Two simple molecules can react to form most of the intermediates in an analog of the modern-day Krebs cycle, without the need for enzymes or metals, according to a new study (Nat. Chem. 2020, DOI: 10.1038/s41557-020-00560-7). The findings give new insights into how this central metabolic cycle might have emerged, as well as potential commercial applications.
The Krebs cycle, also called the tricarboxylic acid (TCA) cycle, is the main way aerobic organisms release stored energy. In addition, the cycle produces precursors of some amino acids. Because it’s so fundamental to life on Earth, scientists are interested in studying how it might have emerged from prebiotic chemistry on early Earth. But working out this early chemistry is difficult. Typically, researchers trying to recreate possible prebiotic reactions in the lab focus on generating modern biomolecules, which might not be realistic without enzymes.
This focus on modern biomolecules hasn’t been fruitful because it has required harsh conditions and inorganic catalysts that can also break down the same building blocks, says Greg Springsteen, a chemist at Furman University, who led the new study along with Ramanarayanan Krishnamurthy, a chemist at Scripps Research. Both researchers are members of the Center for Chemical Evolution (CCE).
In previous work, Krishnamurthy, Springsteen, and coworkers had shown that they could generate two intermediates in the Krebs cycle by mixing pyruvate, glyoxylate, and hydrogen peroxide. Extending that work, they focused instead on α-ketoacids, a class of biomolecules that are related to but more reactive than the carboxylates formed in the Krebs cycle. They thought this extra reactivity would allow them to avoid harsh conditions and metal catalysts. Mixing pyruvate and glyoxylate in phosphate buffer at pH 7 resulted in the formation of five α-ketoacids, all of which are analogs of intermediates in the Krebs cycle.
“Pyruvate is the carbon skeleton, and then everything else is done by glyoxylate,” Springsteen says. “These are the kinds of reactions that make people throw in inorganic catalysts and harsh conditions because they wouldn’t suppose these reactions would go so well under mild conditions.”
The glyoxylate even acted as a reductant in one reaction. “That was a complete surprise,” Krishnamurthy says.
Last year, Joseph Moran of the University of Strasbourg and coworkers reported that they could recapitulate the Krebs cycle by mixing pyruvate and glyoxylate in the presence of ferrous ion (Nature 2019, DOI: 10.1038/s41586-019-1151-1). While Krishnamurthy thinks the iron isn’t needed for the synthesis of Krebs cycle intermediates, Moran’s work suggests it is needed for the breakdown. “Life builds up molecules and breaks them down in a steady state, just as a fountain pumps water up and lets it fall back down under gravity,” Moran writes in an email.
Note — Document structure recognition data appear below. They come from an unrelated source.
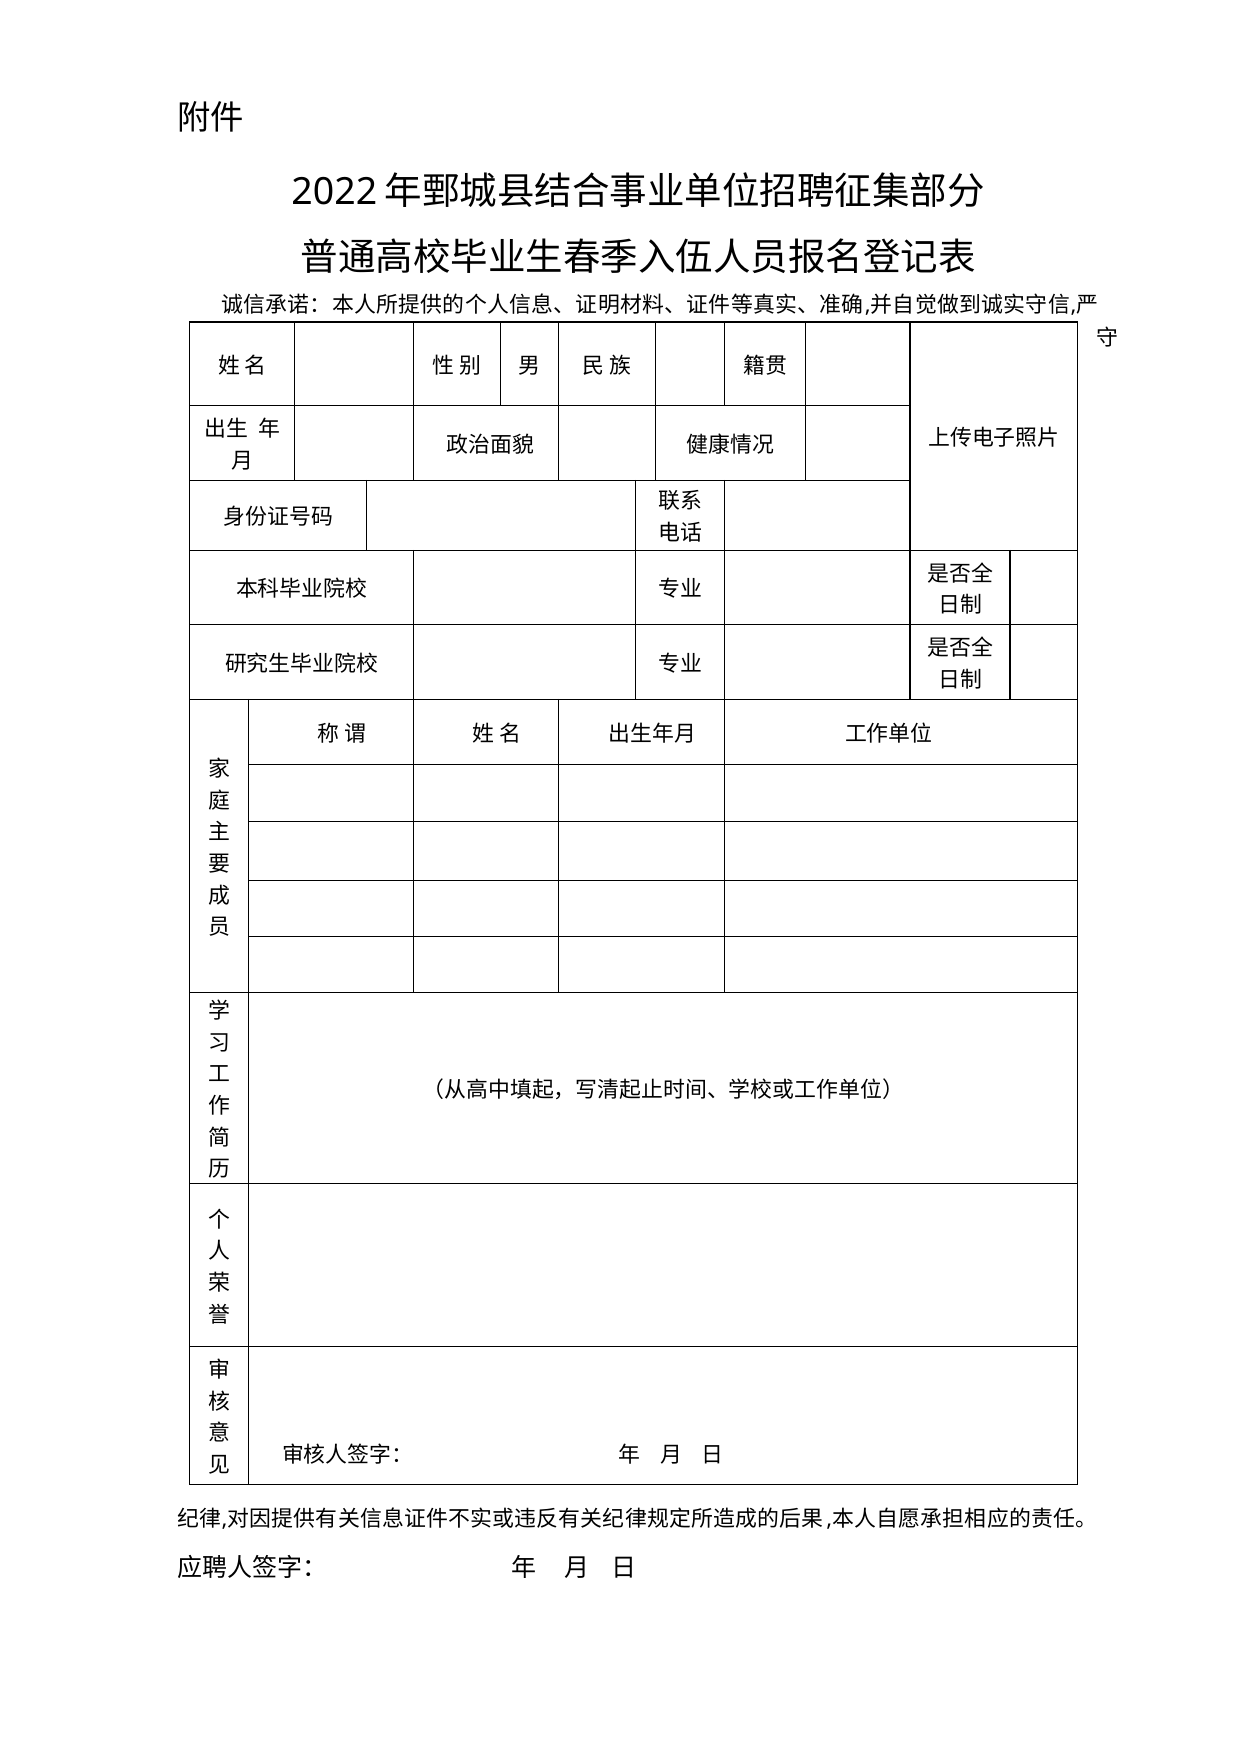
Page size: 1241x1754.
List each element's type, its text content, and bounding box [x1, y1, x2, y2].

table_cell [725, 481, 909, 550]
table_cell 专业 [636, 551, 724, 624]
table_cell [725, 765, 1077, 821]
table_cell [559, 881, 724, 936]
table_cell 学习 工作简历 [190, 993, 248, 1183]
table_cell 健康情况 [656, 406, 805, 480]
table_cell [414, 937, 558, 992]
table_header 性 别 [414, 323, 500, 405]
table_cell [559, 765, 724, 821]
table_cell [249, 1184, 1077, 1346]
text 诚信承诺：本人所提供的个人信息、证明材料、证件等真实、准确,并自觉做到诚实守信,严守纪律,对因提供有关信息证件不实或违反有关纪律规定所造成的后果,本人自愿承担相应的责任。 应聘人签字： 年 月 日 [177, 286, 1098, 1599]
text 普通高校毕业生春季入伍人员报名登记表 [177, 221, 1098, 286]
table_cell 研究生毕业院校 [190, 625, 413, 699]
table_cell 政治面貌 [414, 406, 558, 480]
table_cell [367, 481, 635, 550]
table_cell [414, 551, 635, 624]
table_cell 是否全日制 [911, 625, 1009, 699]
table_cell 出生 年月 [190, 406, 294, 480]
table_cell [725, 822, 1077, 879]
table_cell [725, 881, 1077, 936]
table_cell 联系 电话 [636, 481, 724, 550]
table_cell 审核人签字： 年 月 日 [249, 1347, 1077, 1484]
table_cell 身份证号码 [190, 481, 366, 550]
table_cell [414, 822, 558, 879]
table_header 男 [501, 323, 558, 405]
table_cell [1011, 625, 1077, 699]
table_cell 家庭主要成员 [190, 700, 248, 992]
table_cell [1011, 551, 1077, 624]
table_header [656, 323, 724, 405]
table_header [295, 323, 413, 405]
table_header [806, 323, 909, 405]
table_cell [725, 551, 909, 624]
table_header 姓 名 [190, 323, 294, 405]
table_header 籍贯 [725, 323, 805, 405]
table_cell 称 谓 [249, 700, 413, 764]
table_cell [249, 881, 413, 936]
text 2022年鄄城县结合事业单位招聘征集部分 [177, 155, 1098, 221]
table_cell [806, 406, 909, 480]
table_header 民 族 [559, 323, 655, 405]
table_cell 姓 名 [414, 700, 558, 764]
table_header 上传电子照片 [911, 323, 1077, 550]
table_cell [725, 937, 1077, 992]
table_cell [249, 765, 413, 821]
table_cell 工作单位 [725, 700, 1077, 764]
table_cell [414, 765, 558, 821]
table_cell [414, 881, 558, 936]
table_cell 出生年月 [559, 700, 724, 764]
table_cell 是否全日制 [911, 551, 1009, 624]
table_cell [559, 822, 724, 879]
table_cell 审核意见 [190, 1347, 248, 1484]
table_cell （从高中填起，写清起止时间、学校或工作单位） [249, 993, 1077, 1183]
table_cell 个人荣誉 [190, 1184, 248, 1346]
table_cell [249, 937, 413, 992]
table_cell [725, 625, 909, 699]
table_cell [559, 937, 724, 992]
table_cell [414, 625, 635, 699]
table_cell 专业 [636, 625, 724, 699]
table_cell [249, 822, 413, 879]
table_cell [295, 406, 413, 480]
table_cell [559, 406, 655, 480]
table_cell 本科毕业院校 [190, 551, 413, 624]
The new study is “a wonderfully interesting and instructive piece of work that demonstrates experimentally an alternative path for how the Krebs cycle might have emerged in biochemistry,” Paul Bracher, who studies prebiotic chemistry at Saint Louis University and is also a member of the CCE but was not involved in the study, says via email. He adds that when run in reverse, the Krebs cycle “could have been responsible for building organic molecules from carbon dioxide and water.”
Nicholas V. Hud, a chemist at the Georgia Institute of Technology who is a colleague of the study’s authors, says the work shows that reactions analogous to those in the Krebs cycle can happen without the need for catalysts. This supports the idea that “organic molecules with the right balance of reactivity and stability, like glyoxylate, were able to ‘get the ball rolling’ towards life,” he writes in an email. Those organic molecules, he believes, were in time replaced by functionally superior molecules that required the emergence of enzymes to be formed.
The chemistry could also have modern-day applications. Springsteen and his student R. Trent Stubbs have started a company, Aconabolics, to harness the chemistry for making isotopically labeled metabolites for medical diagnostics without the need for enzymes or fermentation. “To convert from the analogs that we make in this pathway to the modern biomolecules is an easy reaction,” Springsteen says.